[Opening EXTRACTED RECORDS section]

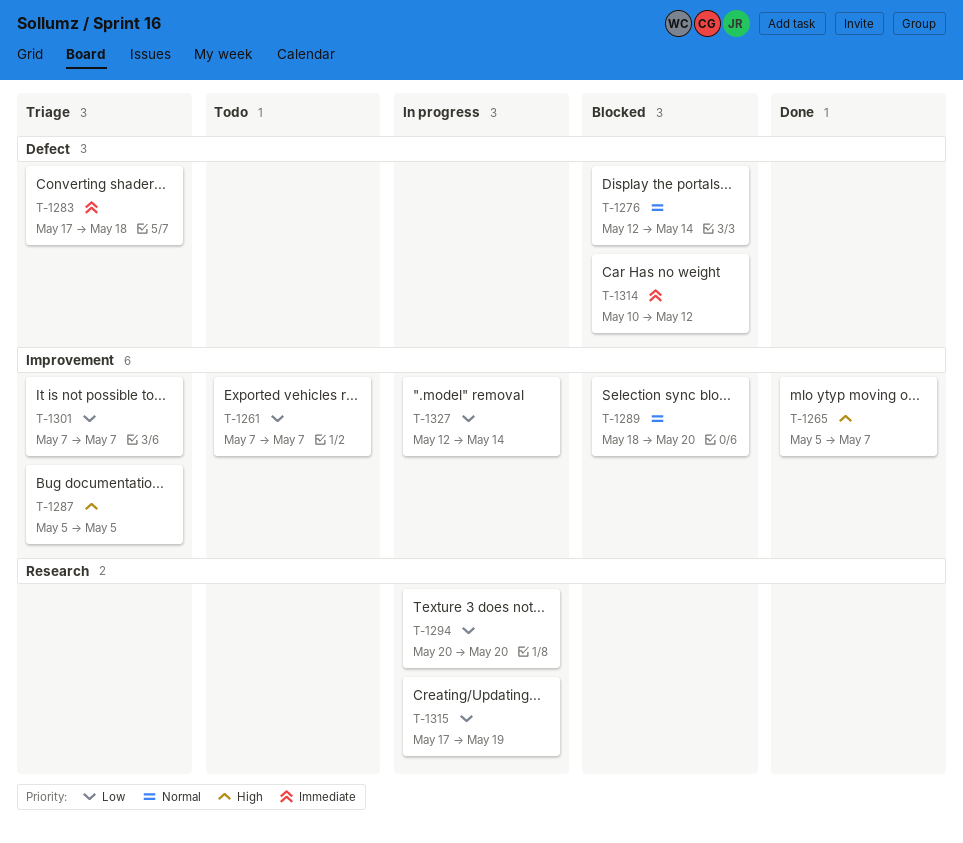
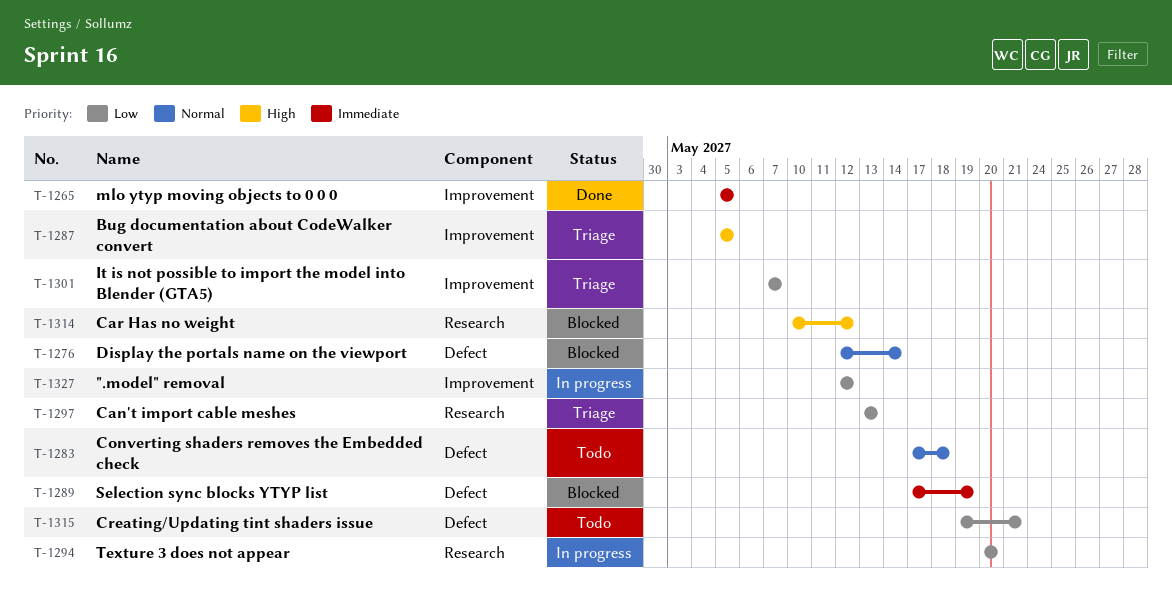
T-1261: present -> none
T-1265, priority: High -> Immediate
T-1265, due: May 7 -> May 5
T-1283, status: Triage -> Todo
T-1283, priority: Immediate -> Normal
T-1289, priority: Normal -> Immediate
T-1289, label: Improvement -> Defect
T-1289, start: May 18 -> May 17
T-1289, due: May 20 -> May 19
T-1297: none -> present
T-1314, priority: Immediate -> High
T-1314, label: Defect -> Research
T-1315, status: In progress -> Todo
T-1315, label: Research -> Defect
T-1315, start: May 17 -> May 19
T-1315, due: May 19 -> May 21
T-1327, due: May 14 -> May 12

[Closing EXTRACTED RECORDS section]

WHAT THE EXERCISE ASKS = Keep every word of the data as it is when you write it out, but drop the pictures.

RESULT FOR THIS EXERCISE =
T-1261: present -> none
T-1265, priority: High -> Immediate
T-1265, due: May 7 -> May 5
T-1283, status: Triage -> Todo
T-1283, priority: Immediate -> Normal
T-1289, priority: Normal -> Immediate
T-1289, label: Improvement -> Defect
T-1289, start: May 18 -> May 17
T-1289, due: May 20 -> May 19
T-1297: none -> present
T-1314, priority: Immediate -> High
T-1314, label: Defect -> Research
T-1315, status: In progress -> Todo
T-1315, label: Research -> Defect
T-1315, start: May 17 -> May 19
T-1315, due: May 19 -> May 21
T-1327, due: May 14 -> May 12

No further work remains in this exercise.